Looking for the poetic beat
How do you make poetry cinematic? “Howl,’’ a new film about beat writer Allen Ginsberg, asks that question without realizing the question is backward. It should be: How do you make cinema poetic? Filmmakers as abstract as Stan Brakhage and as narratively inclined as David Lynch have spent careers working out answers to that one, struggling for a visual approximation of the language of no sense.
By contrast, writer-directors Rob Epstein and Jeffrey Friedman try awfully hard to make sense of “Howl,’’ Ginsberg’s epic 1955 rant against conformity. The approach leads them to grief: Well intentioned on every level, the movie is successful only on some, and it falls flat when trying to visualize the innards of the poem itself.
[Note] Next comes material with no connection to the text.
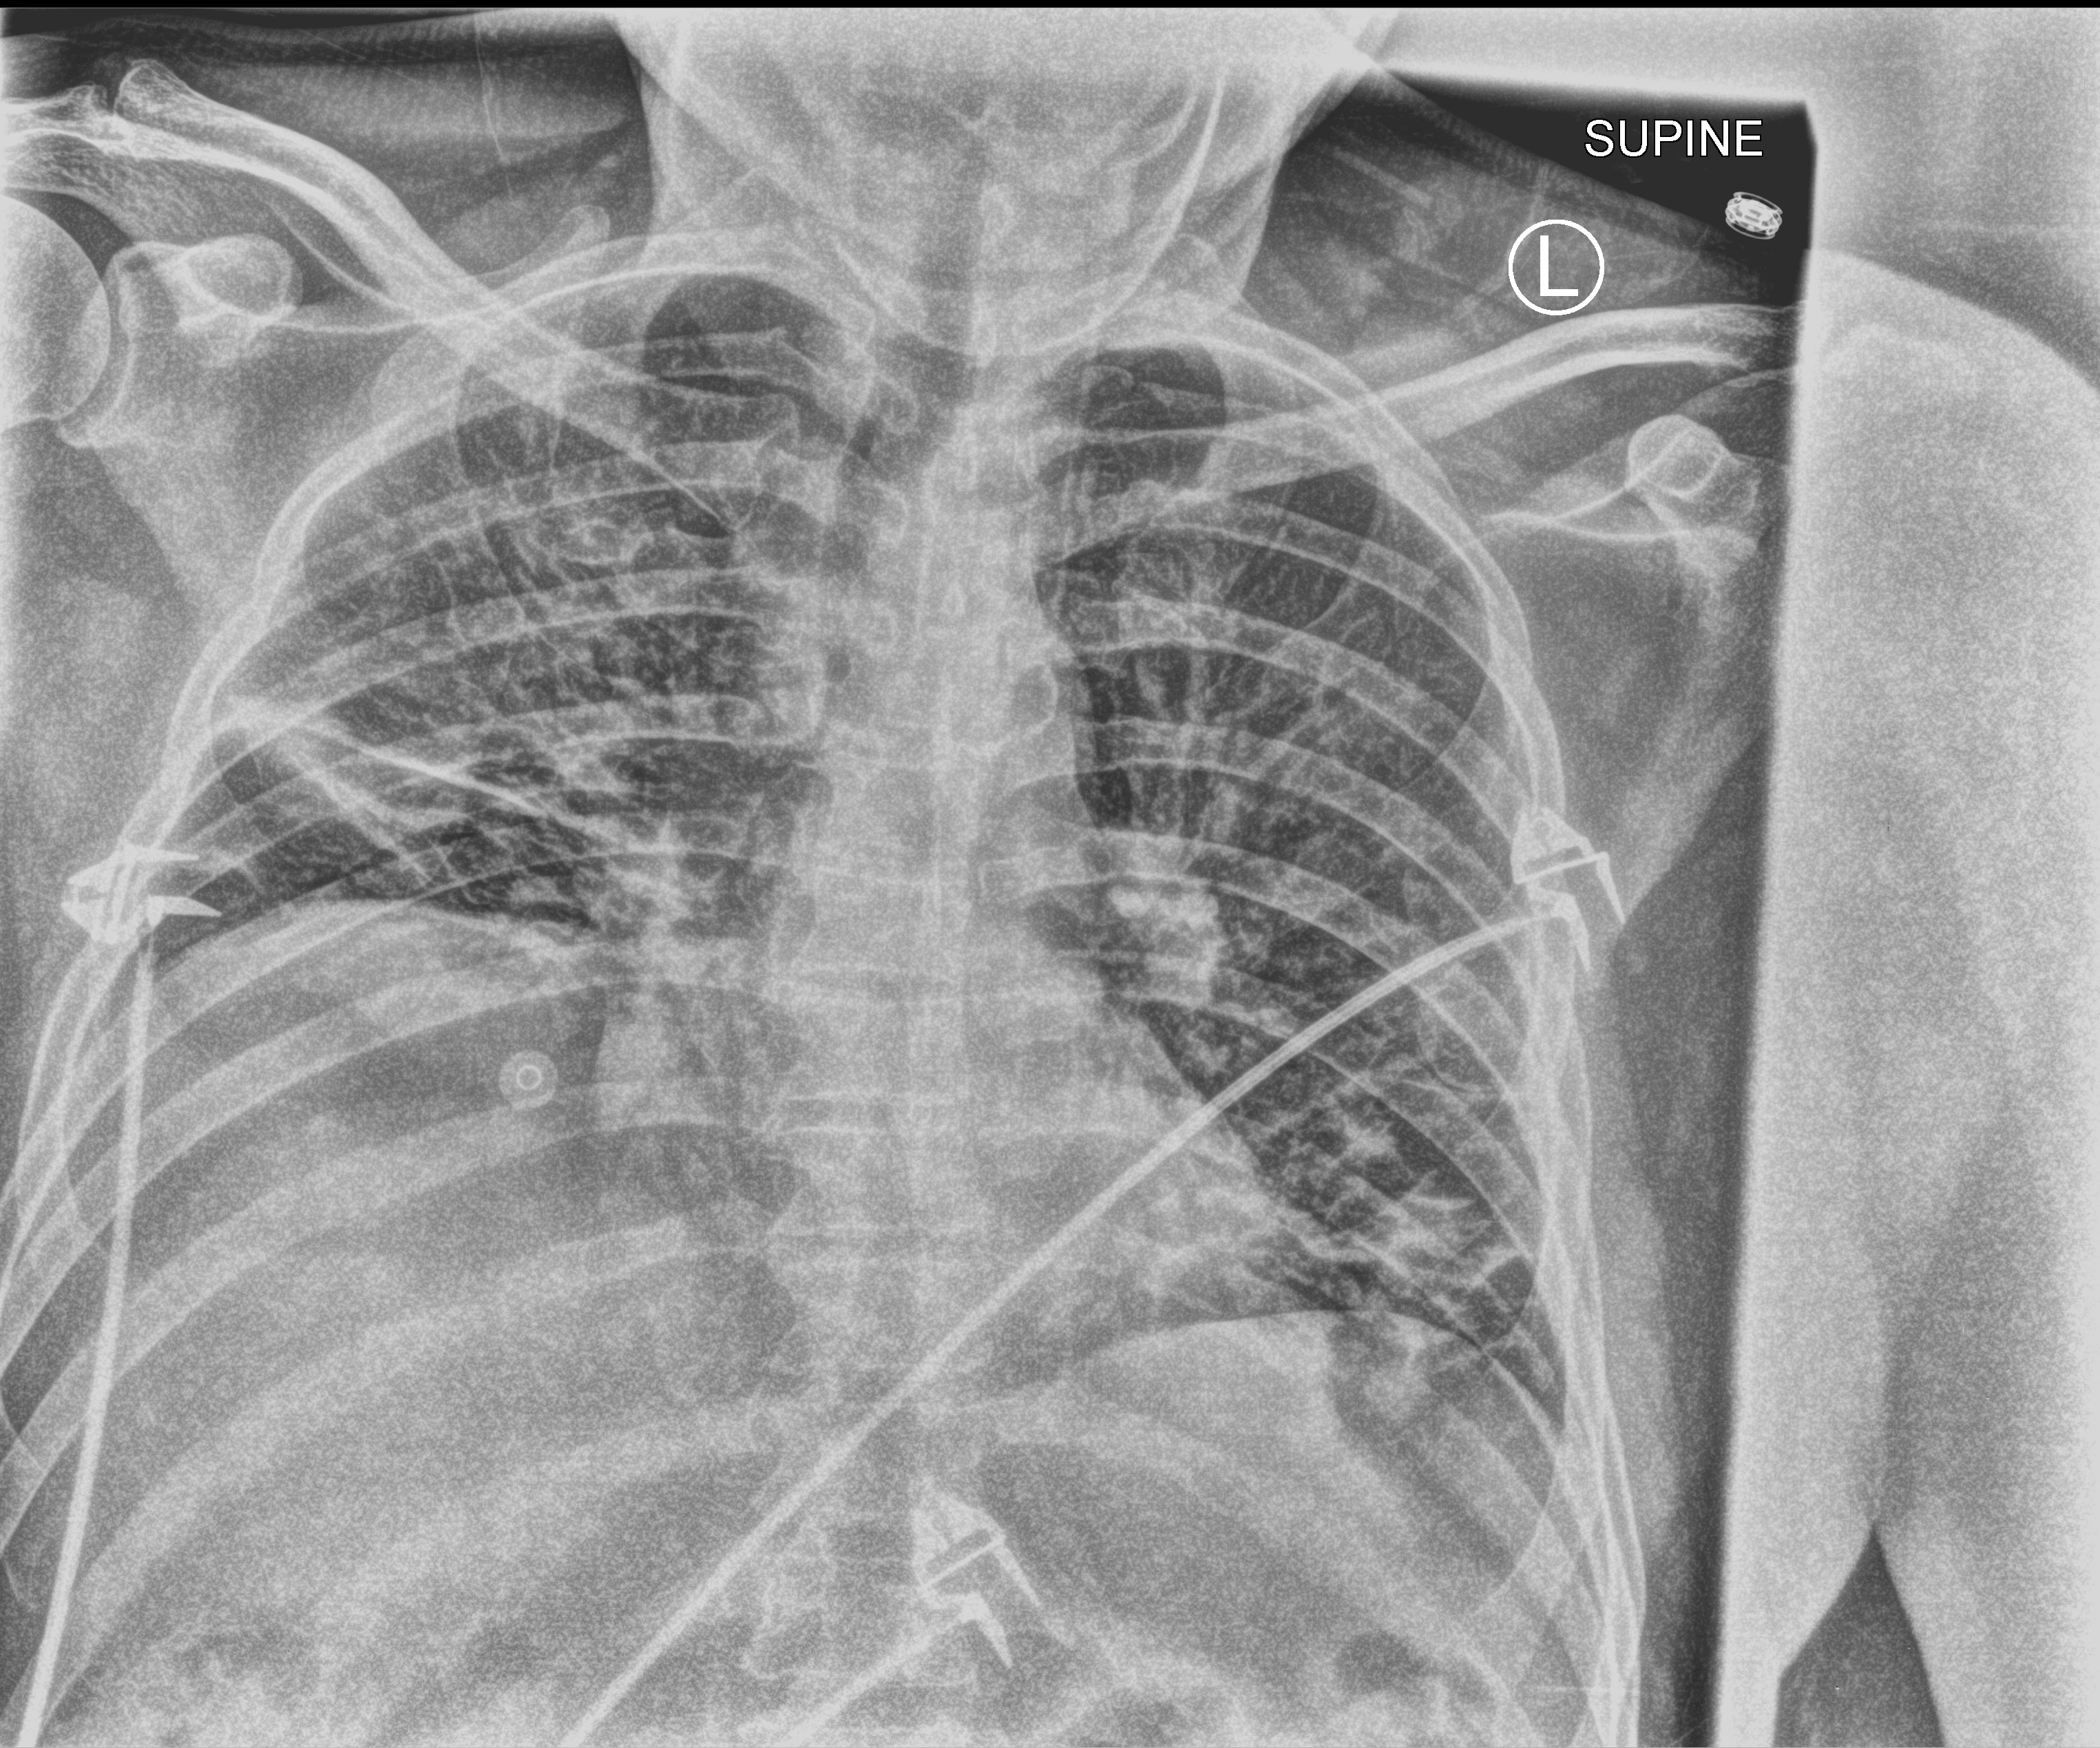
Portable chest radiograph; anteroposterior (AP) projection. Male patient hospitalised with COVID-19, age 18–59 years.
From the hospital-stay record, not from the radiograph (when in the stay this image was taken is not recorded): smoking status (admission record): never; admitted to intensive care during this hospital stay: no.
There are actually three movies here. In the black-and-white one, James Franco (“Spider-Man,’’ “Eat Pray Love’’) plays the young Ginsberg debuting “Howl’’ to a small, rapturous crowd at the legendary Six Gallery reading in San Francisco on Oct. 7, 1955 — the day American poetry broke free of its moorings and finally paid its debt to Walt Whitman. These sections flash back to scenes with Jack Kerouac (Todd Rotondi), Neal Cassady (Jon Prescott), and others in the original beat circle. Franco is very good, conveying the hunched, lucid intensity of the 29-year-old poet, the shyness and the nerve, and the Six Gallery scenes gather energy with the fervor of a righteous bebop sermon until we’re cheering him on along with the onscreen listeners.
Intercut with these scenes are restaged sequences, in color, of the famous 1957 obscenity trial against the publisher of “Howl,’’ poet Lawrence Ferlinghetti (Andrew Rogers). It’s an all-star affair: Jon Hamm (“Mad Men’’) as ACLU lawyer Jake Ehrlich arguing the poem’s artistic merits, David Strathairn smirking and scowling as prosecutor Ralph McIntosh, Bob Balaban a bland, unreadable Judge Clayton Horn. Mary-Louise Parker and Jeff Daniels are cast as literary experts sniffing distastefully against the raw sexuality of Ginsberg’s verse; Daniels is especially funny as an academic version of Bob Dylan’s Mr. Jones, utterly clueless as to what’s happening here.
These are solid scenes, but because the dialogue is taken directly from court transcripts, they don’t build the way the filmmakers seem to want. Valuable as reenactment, they frustrate as drama. Still, they’re better than the film’s biggest misstep: the decision to “illustrate’’ the poem with phantasmagoric animation.
You can see the thinking here: What better way to get under the skin of Ginsberg’s incantatory verbal riffs than by leaving behind realism altogether? The artist, Eric Drooker, is a respected veteran of graphic novels and New Yorker covers; no slam on him. Yet the sequences play as kitsch — overly literalized attempts to find visual common ground with the language of poetry. The “Moloch’’ passages become a toothless cartoon version of the scenes in Fritz Lang’s “Metropolis’’ that originally inspired Ginsberg. The “angelheaded hipsters burning for the ancient heavenly connection to the starry dynamo in the machinery of night’’ become faceless jazzbos blowing saxes on tenement rooftops. Oy.
Your mileage may vary; an acquaintance of mine thought the animated scenes were the best thing in the movie. And, granted, visualizing “Howl’’ would daunt the best minds of any generation: The poem needs to be swallowed whole as a torrent of rage and joy, a simon-pure expression of one man’s thirst for spiritual and physical release using nothing but words, words, words.
Critic Mark Schorer (played by Treat Williams) probably puts it best when he tells the prosecutor from the witness stand, “Sir, you can’t translate poetry into prose. That’s why it’s poetry.’’ You can’t translate poetry into cinema, either — the medium has its own equivalents — but the filmmakers love “Howl’’ too much to stop themselves from trying. They don’t love it to death (you couldn’t kill this poem if you tried) but they do come perilously close to making it something it’s not: ordinary.